I'm going out on a limb here. The soldier in the article asked, "How do you fight people who are so prepared to die? I can answer that but most of us, including me, don't like the answer.
In WWII, the Japanese were willing to die to the last man. Projections of how many soldiers we would lose in taking the Japanese Islands ran in the millions. Our President, Harry Truman, decided that dropping the atomic bomb and annihilating two cities would save more lives than attacking the islands. I'm not saying we should nuke Iraq. What I am saying is that you can't defeat those who hide among civilians without killing a number of those civilians. In WWII, our soldiers did their best to protect civilians, but they weren't expected to die to protect them. So we destroyed whole cities with numerous bombing raids to weaken our enemies. Now, it almost seems like we expect our soldiers to pick out the one or two insurgents among a group of, say, 20 people and only kill them. If they can't pick them out then they can't shoot and are sitting ducks. It is high time, that Americans stop expecting our soldiers to do the impossible.

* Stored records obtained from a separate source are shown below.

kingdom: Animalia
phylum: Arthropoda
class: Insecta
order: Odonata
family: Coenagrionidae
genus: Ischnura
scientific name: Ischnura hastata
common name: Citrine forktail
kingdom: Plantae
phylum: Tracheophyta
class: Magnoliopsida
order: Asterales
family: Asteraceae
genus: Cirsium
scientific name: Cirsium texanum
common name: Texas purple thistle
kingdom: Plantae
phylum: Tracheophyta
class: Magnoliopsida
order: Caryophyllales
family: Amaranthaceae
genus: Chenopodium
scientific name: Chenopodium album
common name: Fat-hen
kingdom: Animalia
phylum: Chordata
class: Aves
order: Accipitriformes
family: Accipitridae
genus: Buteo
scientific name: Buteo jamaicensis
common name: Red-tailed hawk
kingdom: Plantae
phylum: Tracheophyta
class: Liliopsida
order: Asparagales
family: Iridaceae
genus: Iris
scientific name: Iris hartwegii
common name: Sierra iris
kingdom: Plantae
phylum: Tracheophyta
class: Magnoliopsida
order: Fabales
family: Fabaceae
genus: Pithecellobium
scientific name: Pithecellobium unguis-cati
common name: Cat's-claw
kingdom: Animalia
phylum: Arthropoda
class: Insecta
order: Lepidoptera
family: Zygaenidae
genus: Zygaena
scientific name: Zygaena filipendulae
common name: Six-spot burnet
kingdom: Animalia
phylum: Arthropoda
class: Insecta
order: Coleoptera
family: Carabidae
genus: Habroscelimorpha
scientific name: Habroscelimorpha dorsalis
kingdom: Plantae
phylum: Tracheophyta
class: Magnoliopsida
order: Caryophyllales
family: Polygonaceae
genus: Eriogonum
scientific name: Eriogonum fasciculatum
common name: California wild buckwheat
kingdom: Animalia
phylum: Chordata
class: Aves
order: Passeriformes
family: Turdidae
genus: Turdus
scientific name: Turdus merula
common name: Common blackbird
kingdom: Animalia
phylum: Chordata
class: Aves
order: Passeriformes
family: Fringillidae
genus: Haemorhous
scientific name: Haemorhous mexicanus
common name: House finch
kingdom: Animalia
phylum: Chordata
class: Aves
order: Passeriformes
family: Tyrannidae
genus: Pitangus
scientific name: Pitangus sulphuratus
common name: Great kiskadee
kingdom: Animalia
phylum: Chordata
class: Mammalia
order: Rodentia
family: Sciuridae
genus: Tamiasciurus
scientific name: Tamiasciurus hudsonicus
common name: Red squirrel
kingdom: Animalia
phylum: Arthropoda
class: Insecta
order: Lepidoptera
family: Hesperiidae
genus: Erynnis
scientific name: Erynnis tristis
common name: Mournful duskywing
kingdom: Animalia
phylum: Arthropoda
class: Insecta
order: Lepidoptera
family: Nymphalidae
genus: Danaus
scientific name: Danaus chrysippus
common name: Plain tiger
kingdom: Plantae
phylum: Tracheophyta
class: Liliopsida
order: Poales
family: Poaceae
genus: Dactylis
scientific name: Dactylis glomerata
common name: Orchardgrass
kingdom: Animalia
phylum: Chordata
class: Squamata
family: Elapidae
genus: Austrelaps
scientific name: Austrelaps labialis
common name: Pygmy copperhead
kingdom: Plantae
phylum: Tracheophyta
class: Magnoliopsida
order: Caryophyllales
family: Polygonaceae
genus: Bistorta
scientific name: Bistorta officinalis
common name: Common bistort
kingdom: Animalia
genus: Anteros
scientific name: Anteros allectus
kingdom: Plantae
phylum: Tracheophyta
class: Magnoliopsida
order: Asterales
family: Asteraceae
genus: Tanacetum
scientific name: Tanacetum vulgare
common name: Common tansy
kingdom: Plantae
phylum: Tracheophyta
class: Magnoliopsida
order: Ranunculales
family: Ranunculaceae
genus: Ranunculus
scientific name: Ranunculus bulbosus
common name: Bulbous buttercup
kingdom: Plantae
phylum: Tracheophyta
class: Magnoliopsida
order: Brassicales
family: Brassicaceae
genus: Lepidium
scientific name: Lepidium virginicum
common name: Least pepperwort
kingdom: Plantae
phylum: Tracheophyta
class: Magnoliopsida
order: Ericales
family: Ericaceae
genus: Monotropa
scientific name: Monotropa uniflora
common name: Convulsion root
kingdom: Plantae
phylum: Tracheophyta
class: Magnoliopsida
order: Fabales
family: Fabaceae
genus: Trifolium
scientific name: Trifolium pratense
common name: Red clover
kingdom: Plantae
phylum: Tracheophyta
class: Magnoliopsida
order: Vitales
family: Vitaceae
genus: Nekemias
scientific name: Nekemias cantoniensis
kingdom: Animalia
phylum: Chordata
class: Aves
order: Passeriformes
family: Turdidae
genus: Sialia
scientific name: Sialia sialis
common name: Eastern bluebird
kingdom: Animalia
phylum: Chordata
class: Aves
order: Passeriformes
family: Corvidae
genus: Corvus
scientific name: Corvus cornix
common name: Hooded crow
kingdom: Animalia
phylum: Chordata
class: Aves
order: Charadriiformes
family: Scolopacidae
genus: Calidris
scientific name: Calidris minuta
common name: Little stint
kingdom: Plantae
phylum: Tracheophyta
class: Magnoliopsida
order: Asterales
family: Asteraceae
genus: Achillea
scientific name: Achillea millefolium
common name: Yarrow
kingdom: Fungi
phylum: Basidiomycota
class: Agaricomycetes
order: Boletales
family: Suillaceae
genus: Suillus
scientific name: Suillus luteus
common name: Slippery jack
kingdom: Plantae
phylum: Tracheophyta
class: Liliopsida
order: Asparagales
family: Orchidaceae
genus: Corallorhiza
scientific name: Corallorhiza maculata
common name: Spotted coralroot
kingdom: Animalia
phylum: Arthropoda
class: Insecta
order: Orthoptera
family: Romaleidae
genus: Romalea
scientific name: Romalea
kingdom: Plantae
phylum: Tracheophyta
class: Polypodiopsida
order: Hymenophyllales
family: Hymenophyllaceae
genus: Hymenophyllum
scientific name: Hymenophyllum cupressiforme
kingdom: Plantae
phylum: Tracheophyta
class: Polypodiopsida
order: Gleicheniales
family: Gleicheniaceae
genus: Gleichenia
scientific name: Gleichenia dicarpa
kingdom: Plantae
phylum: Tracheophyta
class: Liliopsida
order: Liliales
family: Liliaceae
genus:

I'm not saying our casualties reach the level where we need to consider such actions yet. I'm not sure where that point is because I don't have a son or daughter in Iraq. But there is a point in a war, where you have to choose whether the lives of your own sons and daughters are more valuable than civilians in another country. At that point, you do your best to protect civilians, but you don't sacrifice your mission to do so.